───── Page
Aguilar filed civil lawsuits against two former members of the church in August 2011. The suits, filed in Richmond Circuit Court, demanded $10 million each in damages and alleged that the women, who are sisters, alleged in an online message board that Aguilar had molested their 16-year-old niece. Both women settled the suit and signed agreements requiring them to never mention the center, Aguilar or the lawsuit, according to court records.
In all, Ronnie Wright says, the most difficult thing about leaving the ROC last year was leaving the families they worked with through the outreach programs. His wife agrees. "We had to go visit every child in the program and say goodbye and tell them this is the last month we're going to be doing this program," she says. "It wasn't easy."
Aguilar and three of his associate pastors stepped down on June 6, a day after the details of the alleged abuse in Fort Worth were widely reported. A second pastor was charged with making a threatening phone call to a former member who told a reporter he left the church after "witnessing inappropriate behavior between [Aguilar] and some church wives."
──────────
_Set tasks_.
• a. In the news excerpt, how much in damages did each of Aguilar's lawsuits demand?
• b. From the rows below, pull out every line that contains the string "matching".
───── Records for this exercise
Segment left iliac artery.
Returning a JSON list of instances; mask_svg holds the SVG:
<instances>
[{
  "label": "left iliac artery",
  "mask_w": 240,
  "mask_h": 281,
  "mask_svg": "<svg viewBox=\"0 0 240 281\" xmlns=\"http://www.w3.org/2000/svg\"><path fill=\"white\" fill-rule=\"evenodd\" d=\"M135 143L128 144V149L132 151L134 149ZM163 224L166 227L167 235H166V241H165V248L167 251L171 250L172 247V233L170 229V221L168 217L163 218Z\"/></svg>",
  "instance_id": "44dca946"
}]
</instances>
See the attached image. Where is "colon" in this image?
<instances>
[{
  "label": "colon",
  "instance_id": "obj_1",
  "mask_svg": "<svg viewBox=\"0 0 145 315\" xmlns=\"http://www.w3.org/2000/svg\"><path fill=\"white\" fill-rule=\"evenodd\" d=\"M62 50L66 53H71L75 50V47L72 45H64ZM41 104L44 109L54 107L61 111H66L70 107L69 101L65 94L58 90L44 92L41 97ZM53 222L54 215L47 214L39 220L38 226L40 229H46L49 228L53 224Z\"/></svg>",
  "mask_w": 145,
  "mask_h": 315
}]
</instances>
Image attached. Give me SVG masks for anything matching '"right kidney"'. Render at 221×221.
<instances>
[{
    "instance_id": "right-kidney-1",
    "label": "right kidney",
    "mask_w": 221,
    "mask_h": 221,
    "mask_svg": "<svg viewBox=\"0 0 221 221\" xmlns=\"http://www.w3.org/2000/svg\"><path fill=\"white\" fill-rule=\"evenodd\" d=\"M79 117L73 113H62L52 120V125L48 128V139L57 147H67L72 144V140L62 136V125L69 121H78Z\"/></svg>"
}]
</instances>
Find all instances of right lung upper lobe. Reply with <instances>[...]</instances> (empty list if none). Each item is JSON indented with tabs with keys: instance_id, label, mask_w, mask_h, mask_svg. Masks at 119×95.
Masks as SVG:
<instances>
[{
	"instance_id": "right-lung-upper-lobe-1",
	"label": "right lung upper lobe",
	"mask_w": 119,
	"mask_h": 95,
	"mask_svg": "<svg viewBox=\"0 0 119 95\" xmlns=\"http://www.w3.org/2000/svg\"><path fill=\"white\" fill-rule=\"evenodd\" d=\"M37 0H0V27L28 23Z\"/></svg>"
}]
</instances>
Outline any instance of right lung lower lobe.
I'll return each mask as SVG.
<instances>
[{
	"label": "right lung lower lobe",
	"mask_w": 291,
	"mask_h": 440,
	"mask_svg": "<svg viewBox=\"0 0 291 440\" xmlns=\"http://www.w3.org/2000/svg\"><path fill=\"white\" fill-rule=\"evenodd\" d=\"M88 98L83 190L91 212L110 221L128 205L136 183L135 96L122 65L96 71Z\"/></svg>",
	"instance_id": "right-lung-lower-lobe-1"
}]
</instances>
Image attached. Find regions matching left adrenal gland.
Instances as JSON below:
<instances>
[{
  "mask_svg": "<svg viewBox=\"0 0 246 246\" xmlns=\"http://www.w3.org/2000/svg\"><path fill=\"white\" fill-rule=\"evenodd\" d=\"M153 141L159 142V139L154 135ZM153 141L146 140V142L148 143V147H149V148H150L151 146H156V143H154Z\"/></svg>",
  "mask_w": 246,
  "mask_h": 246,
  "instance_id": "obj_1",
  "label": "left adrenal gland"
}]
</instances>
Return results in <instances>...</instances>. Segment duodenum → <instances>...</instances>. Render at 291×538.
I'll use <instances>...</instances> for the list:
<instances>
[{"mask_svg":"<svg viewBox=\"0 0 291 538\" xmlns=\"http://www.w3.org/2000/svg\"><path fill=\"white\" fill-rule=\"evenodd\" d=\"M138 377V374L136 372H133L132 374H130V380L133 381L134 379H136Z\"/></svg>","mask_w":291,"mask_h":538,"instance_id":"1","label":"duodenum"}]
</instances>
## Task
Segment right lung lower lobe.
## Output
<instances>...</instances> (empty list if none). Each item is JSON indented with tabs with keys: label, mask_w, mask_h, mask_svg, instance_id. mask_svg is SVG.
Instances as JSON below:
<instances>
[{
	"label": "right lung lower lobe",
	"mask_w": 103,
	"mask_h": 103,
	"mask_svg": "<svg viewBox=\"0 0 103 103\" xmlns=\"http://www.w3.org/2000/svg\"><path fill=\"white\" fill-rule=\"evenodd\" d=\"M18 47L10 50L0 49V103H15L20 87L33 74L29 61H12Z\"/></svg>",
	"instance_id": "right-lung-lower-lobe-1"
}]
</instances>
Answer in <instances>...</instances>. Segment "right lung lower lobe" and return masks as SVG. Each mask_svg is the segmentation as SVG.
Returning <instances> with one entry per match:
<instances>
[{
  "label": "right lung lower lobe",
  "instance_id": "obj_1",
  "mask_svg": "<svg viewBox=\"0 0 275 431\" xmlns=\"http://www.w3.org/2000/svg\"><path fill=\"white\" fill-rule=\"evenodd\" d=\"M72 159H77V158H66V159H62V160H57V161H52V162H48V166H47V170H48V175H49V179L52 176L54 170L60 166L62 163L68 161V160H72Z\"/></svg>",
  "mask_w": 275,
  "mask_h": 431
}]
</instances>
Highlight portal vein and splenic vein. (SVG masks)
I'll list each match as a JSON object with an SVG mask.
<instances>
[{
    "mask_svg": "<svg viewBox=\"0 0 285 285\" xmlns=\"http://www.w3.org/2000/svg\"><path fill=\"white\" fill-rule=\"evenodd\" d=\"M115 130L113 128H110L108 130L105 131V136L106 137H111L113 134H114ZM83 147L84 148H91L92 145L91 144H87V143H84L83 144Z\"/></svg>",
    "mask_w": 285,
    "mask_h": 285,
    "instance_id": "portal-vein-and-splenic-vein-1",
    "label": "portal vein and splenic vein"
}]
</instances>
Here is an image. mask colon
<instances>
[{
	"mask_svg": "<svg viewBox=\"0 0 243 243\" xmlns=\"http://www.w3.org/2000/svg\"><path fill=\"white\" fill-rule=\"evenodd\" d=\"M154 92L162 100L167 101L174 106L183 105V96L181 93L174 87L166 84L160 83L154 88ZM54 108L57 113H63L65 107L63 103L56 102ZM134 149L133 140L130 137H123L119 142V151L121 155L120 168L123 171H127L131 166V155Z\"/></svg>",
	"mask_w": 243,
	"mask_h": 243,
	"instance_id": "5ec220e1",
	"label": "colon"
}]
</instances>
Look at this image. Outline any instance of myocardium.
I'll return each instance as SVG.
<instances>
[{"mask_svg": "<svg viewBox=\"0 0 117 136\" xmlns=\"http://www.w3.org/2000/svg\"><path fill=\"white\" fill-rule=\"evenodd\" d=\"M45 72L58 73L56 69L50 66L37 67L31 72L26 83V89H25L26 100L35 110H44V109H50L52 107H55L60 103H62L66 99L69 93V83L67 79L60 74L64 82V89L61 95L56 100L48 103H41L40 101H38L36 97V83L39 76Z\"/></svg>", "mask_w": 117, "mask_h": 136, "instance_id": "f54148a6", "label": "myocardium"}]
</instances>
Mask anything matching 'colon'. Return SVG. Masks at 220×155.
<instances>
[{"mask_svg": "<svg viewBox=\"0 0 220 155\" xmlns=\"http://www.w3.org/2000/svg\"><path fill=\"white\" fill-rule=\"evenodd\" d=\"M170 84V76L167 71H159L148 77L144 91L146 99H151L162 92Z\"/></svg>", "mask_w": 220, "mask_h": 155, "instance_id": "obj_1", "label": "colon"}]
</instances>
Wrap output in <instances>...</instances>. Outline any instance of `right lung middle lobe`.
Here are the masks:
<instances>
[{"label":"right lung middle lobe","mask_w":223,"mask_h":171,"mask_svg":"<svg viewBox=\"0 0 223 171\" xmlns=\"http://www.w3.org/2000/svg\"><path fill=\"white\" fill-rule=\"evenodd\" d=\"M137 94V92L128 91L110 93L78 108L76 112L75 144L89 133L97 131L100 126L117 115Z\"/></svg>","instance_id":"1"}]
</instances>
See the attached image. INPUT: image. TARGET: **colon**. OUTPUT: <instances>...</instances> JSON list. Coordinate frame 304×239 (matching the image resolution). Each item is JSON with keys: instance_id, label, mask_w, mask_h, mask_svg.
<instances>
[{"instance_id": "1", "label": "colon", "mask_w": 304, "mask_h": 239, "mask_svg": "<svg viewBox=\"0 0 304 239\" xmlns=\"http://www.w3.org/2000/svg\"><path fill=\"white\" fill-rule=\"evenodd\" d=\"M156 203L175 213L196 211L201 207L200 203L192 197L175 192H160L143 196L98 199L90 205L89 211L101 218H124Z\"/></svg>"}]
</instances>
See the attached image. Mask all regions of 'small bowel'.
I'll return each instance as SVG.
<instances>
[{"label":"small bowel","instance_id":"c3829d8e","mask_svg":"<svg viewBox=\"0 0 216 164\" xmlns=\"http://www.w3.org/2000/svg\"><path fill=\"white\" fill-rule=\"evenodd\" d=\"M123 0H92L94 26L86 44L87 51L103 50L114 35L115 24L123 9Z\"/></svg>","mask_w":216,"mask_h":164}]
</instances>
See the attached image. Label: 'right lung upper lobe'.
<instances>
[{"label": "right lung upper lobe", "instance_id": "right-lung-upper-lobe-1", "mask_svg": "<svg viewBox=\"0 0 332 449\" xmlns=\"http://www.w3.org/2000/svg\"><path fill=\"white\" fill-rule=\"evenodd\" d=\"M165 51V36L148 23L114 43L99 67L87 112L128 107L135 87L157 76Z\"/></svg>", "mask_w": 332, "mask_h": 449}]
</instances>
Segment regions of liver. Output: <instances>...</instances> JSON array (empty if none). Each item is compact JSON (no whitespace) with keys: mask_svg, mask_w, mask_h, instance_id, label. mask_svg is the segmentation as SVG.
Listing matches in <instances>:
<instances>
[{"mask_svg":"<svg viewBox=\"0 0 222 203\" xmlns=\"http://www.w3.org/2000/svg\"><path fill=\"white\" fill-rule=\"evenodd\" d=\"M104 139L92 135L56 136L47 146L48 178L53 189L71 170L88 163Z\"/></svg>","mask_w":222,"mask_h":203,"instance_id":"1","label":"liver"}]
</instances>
──────────
_Solutions_.
• a. $10 million each.

• b.
Image attached. Give me SVG masks for anything matching '"right kidney"'. Render at 221×221.
Image attached. Find regions matching left adrenal gland.
Mask anything matching 'colon'. Return SVG. Masks at 220×155.
See the attached image. INPUT: image. TARGET: **colon**. OUTPUT: <instances>...</instances> JSON list. Coordinate frame 304×239 (matching the image resolution). Each item is JSON with keys: instance_id, label, mask_w, mask_h, mask_svg.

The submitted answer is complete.